Now, Jessie can make a pitcher of koolaid from start to finish (sometimes its more tart than others) fix herself a drink, heat a biscuit in the microwave or make herself a sandwich. She mostly puts away everything she uses in her makings. She sometimes still spills a little koolaid when she carries the pitcher to the refrigerator when its full to the brim. Now she is learning how to mop it up. To be truthful, some of these steps could have gone faster. Have I told you that I’m tired?
Although I still feel on call 24/7 it has made a tremendous difference that Jessie can do many more things independently. Some days it does still feel like she only needs something when I sit down, but we have come a loooong way, baby.
Think long-term. Your child will likely outlive you.
I think often, maybe too much, about when Jay and I are gone.
When we are gone, Jessie’s siblings will help take care of her. She will probably live with one of them. I want her to integrate into their families as seamlessly as is possible. Although they dearly love Jessie and welcome this responsibility, I want it to be as easy and joyful for them as it can be.
It helps everyone, Jessie as well as them, for Jessie to be as independent as she is capable of. She may have limitations of what she can do (I think it less likely she will fully operate the oven independently, for example) but we are all, including her, best served for her to do all she is capable of. This helps ME be motivated to keep pressing on.
Okay, so we’ve established there are good reasons to teach them independence and home-keeping skills. HOW do we motivate them and teach them?
That’s a teaser, cause that’s what we’re talking about next week. But here’s one little example of why you want to make the effort. And it is effort on your part.
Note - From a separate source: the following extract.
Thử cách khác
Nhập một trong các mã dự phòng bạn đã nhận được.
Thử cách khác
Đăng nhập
Yesterday, I had already started this post and Jessie and I made cupcakes for her to take to a youth movie night with our church. Making those cupcakes was a huge reminder of how far she has come from the first times we tried to make cupcakes together.
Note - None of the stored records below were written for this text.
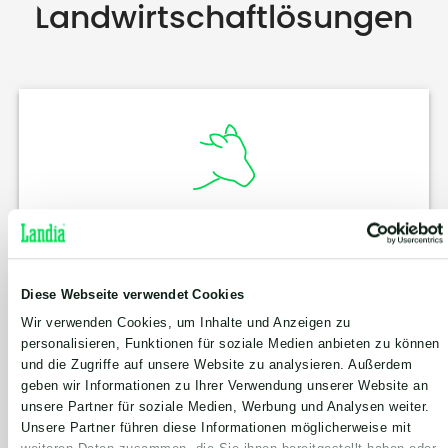
Landwirtschaftlösungen
Einmischen von Gülle
Holen Sie sich das bestmögliche Rührwerk für
abgedeckte Lagerbehälter mit dem Sortiment
Diese Webseite verwendet Cookies
umsetzbarer und stationärer Rührwerke von
Landia.
Wir verwenden Cookies, um Inhalte und Anzeigen zu
Sehen Sie, was wir anbieten
personalisieren, Funktionen für soziale Medien anbieten zu können
und die Zugriffe auf unsere Website zu analysieren. Außerdem
geben wir Informationen zu Ihrer Verwendung unserer Website an
unsere Partner für soziale Medien, Werbung und Analysen weiter.
Unsere Partner führen diese Informationen möglicherweise mit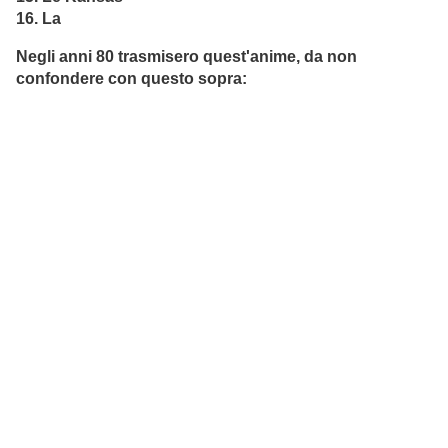
16. La
Negli anni 80 trasmisero quest'anime, da non
confondere con questo sopra:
In those first cooking sessions, years ago now, I would have determined that although it would take much longer and be much messier and mentally tiring, I was going to include Jessie in cupcake making. Then, after all that build up, either she would lose interest or say her arm was tired (holding the hand mixer) and she wouldn’t participate for very long. It was a big let-down. It made it easier for me to not include her the next time.
Yesterday, she made the cupcakes almost entirely by herself. She cracked the eggs, mixed the batter, filled the cupcake pans and when they were done she frosted them all. It wasn’t as neatly as I could have done. It wasn’t entirely stress free for me but it was so much more relaxed. I remember the earlier days of us baking together when I wondered if we would ever actually enjoy it. We both did and I was so thankful.
I was so, so proud of her. It seemed like such a teenager thing to do. And she was proud of herself too. When I helped her up the steps to my friend’s house where they were watching the movie, she reminded me (sounding like the mother) to not let the cupcakes she was carrying fall. She doesn’t have good balance and going up a step with something in her arms is hard for her. Usually though, shes’s concerned about herself and doesn’t want to be carrying something up steps. These were HER cupcakes though, HER project and I was the helper, not vice versa. It felt really good for both of us.
I don’t get this right all the time. Not even anywhere near all the time. Probably, Jessie could know how to do even more independently if I always included her in what I was doing. You probably already show grace to your kid, give yourself some grace too.
Just start somewhere and take baby steps. Whatever I’m trying to accomplish, I find that baby steps are usually the way to go. When I try to be all gung-ho over something new I rarely stick with it. Better to take baby steps that we can actually stick with than gung-ho then stop.